WHAT NEEDS TO BE DONE >> Copy the rows word for word, from the start of the rows through the line holding "albumokon megtalalhato", with that line included.

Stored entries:
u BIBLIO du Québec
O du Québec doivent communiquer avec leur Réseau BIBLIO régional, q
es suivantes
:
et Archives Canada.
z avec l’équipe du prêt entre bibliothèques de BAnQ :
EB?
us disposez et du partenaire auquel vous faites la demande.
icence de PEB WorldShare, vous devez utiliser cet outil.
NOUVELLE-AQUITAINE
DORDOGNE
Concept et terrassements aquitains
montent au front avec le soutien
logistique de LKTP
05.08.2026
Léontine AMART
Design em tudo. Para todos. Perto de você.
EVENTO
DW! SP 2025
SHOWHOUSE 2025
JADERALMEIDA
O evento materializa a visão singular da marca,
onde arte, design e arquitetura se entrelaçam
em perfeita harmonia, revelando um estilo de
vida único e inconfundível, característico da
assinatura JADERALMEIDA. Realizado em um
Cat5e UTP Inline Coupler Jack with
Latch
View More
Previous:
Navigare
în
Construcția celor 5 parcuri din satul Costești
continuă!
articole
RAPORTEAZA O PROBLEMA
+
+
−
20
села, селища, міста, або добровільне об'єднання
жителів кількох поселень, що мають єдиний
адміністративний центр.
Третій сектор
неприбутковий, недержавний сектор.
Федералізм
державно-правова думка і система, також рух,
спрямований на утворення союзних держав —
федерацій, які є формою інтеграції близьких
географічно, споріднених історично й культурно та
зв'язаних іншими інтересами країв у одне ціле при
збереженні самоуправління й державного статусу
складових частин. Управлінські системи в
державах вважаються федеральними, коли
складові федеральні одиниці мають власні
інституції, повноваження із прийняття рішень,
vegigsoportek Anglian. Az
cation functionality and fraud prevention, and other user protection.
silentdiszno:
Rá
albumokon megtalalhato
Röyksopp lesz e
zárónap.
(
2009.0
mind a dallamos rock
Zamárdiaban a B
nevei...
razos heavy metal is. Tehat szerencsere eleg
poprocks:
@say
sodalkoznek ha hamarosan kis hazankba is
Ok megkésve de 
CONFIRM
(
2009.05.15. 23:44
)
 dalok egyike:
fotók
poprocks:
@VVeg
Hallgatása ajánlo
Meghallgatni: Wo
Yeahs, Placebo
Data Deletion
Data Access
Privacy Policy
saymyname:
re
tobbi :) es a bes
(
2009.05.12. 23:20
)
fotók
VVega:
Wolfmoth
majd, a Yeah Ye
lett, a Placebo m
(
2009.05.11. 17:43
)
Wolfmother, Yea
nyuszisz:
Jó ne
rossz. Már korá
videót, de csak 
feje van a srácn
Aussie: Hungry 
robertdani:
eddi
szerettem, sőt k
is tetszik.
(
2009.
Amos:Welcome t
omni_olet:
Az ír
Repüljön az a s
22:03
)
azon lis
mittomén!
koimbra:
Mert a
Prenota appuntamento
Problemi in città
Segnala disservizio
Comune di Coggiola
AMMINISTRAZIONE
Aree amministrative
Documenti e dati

RESULT >>
u BIBLIO du Québec
O du Québec doivent communiquer avec leur Réseau BIBLIO régional, q
es suivantes
:
et Archives Canada.
z avec l’équipe du prêt entre bibliothèques de BAnQ :
EB?
us disposez et du partenaire auquel vous faites la demande.
icence de PEB WorldShare, vous devez utiliser cet outil.
NOUVELLE-AQUITAINE
DORDOGNE
Concept et terrassements aquitains
montent au front avec le soutien
logistique de LKTP
05.08.2026
Léontine AMART
Design em tudo. Para todos. Perto de você.
EVENTO
DW! SP 2025
SHOWHOUSE 2025
JADERALMEIDA
O evento materializa a visão singular da marca,
onde arte, design e arquitetura se entrelaçam
em perfeita harmonia, revelando um estilo de
vida único e inconfundível, característico da
assinatura JADERALMEIDA. Realizado em um
Cat5e UTP Inline Coupler Jack with
Latch
View More
Previous:
Navigare
în
Construcția celor 5 parcuri din satul Costești
continuă!
articole
RAPORTEAZA O PROBLEMA
+
+
−
20
села, селища, міста, або добровільне об'єднання
жителів кількох поселень, що мають єдиний
адміністративний центр.
Третій сектор
неприбутковий, недержавний сектор.
Федералізм
державно-правова думка і система, також рух,
спрямований на утворення союзних держав —
федерацій, які є формою інтеграції близьких
географічно, споріднених історично й культурно та
зв'язаних іншими інтересами країв у одне ціле при
збереженні самоуправління й державного статусу
складових частин. Управлінські системи в
державах вважаються федеральними, коли
складові федеральні одиниці мають власні
інституції, повноваження із прийняття рішень,
vegigsoportek Anglian. Az
cation functionality and fraud prevention, and other user protection.
silentdiszno:
Rá
albumokon megtalalhato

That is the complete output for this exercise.